In a game where one decision can have a huge influence over the progression and final result, human decision still plays a huge role in the more pivotal parts of current football games and is something that comes under criticism quite often – given there are even betting options through the biggest operators like those at these paypal betting sites for how many cards there may be in a game or which players may get sent off, it’s something that has needed evolution for quite some time now, and the answer may be just around the corner.
Since it’s introduction a couple of years ago, Virtual Assistant Refereeing or VAR has received its fair share of criticism and that’s largely down to the human factor still – on-field referees may overrule anything that the VAR shows for both good, and more often for poor decisions too. Some of the criticism also comes down to how long it may take to review the VAR footage which may also sway on-field referees’ decision simply to get the game moving forward again – as such having technology that can remove some of the decision making in a timely manner may be what’s needed for football consistency.

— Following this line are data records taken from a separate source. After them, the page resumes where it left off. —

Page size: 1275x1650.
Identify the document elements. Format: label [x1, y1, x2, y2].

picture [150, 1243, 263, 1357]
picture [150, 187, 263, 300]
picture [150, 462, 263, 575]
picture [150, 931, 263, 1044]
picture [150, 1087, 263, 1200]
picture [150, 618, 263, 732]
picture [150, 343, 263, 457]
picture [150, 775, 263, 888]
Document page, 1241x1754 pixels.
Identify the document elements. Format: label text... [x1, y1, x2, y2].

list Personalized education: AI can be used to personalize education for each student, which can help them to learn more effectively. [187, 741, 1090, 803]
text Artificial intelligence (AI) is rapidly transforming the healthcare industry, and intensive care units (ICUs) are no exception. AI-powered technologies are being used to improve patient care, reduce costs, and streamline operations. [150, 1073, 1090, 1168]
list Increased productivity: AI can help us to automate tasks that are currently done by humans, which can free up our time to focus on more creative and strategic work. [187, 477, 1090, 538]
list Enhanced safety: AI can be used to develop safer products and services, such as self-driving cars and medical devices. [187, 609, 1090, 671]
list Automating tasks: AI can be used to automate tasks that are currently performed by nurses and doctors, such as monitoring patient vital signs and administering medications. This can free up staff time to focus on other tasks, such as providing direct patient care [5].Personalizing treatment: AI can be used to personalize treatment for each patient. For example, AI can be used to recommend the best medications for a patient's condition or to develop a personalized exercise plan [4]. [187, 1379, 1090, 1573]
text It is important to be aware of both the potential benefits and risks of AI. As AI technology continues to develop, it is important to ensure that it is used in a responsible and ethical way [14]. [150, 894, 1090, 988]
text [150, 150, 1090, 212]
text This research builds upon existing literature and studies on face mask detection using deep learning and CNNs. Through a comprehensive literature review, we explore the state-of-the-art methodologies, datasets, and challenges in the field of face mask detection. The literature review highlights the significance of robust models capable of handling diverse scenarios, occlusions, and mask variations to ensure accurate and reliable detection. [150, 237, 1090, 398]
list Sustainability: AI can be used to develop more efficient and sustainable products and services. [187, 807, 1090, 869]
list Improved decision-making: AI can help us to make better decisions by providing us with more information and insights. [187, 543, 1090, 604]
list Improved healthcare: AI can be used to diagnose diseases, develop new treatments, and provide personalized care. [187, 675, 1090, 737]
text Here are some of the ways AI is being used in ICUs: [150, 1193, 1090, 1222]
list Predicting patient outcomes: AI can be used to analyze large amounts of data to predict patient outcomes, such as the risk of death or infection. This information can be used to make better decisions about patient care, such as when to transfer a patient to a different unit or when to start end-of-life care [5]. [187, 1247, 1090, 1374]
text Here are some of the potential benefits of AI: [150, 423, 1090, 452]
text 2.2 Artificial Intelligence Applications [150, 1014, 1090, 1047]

Robot refs aren’t what they sound like, it won’t be machine men stepping out onto the pitch but will instead be a number of cameras installed into the roofing of the football stadiums as something of an extension to VAR – the limb tracking technology can track up to 29 points for each player on the field and will hopefully provide faster decisions for on field decisions like offsides with closer player tracking. If this technology can overcome the downside of the current VAR system which is within the time it takes to analyze the footage, then many of the criticisms may also disappear.
It’s currently being trialed throughout games in the Middle East in hopes that the technology will be ready for the 2022 World Cup and be used widely as a testing ground there – success will certainly see the biggest clubs in the world adopt the sooner rather than later and it would only be a matter of time before it’s introduced across the sport – it has also been suggested it can be used for coaches to help players better understand the progression of the game, and even for medical staff to provide new insight too.
It could be a step in the right direction, and may remove any doubts of unfair judgements or bias calls during critical moments of a game, particularly if the automated technology is as fast as suggested by making decisions within seconds of an infringement.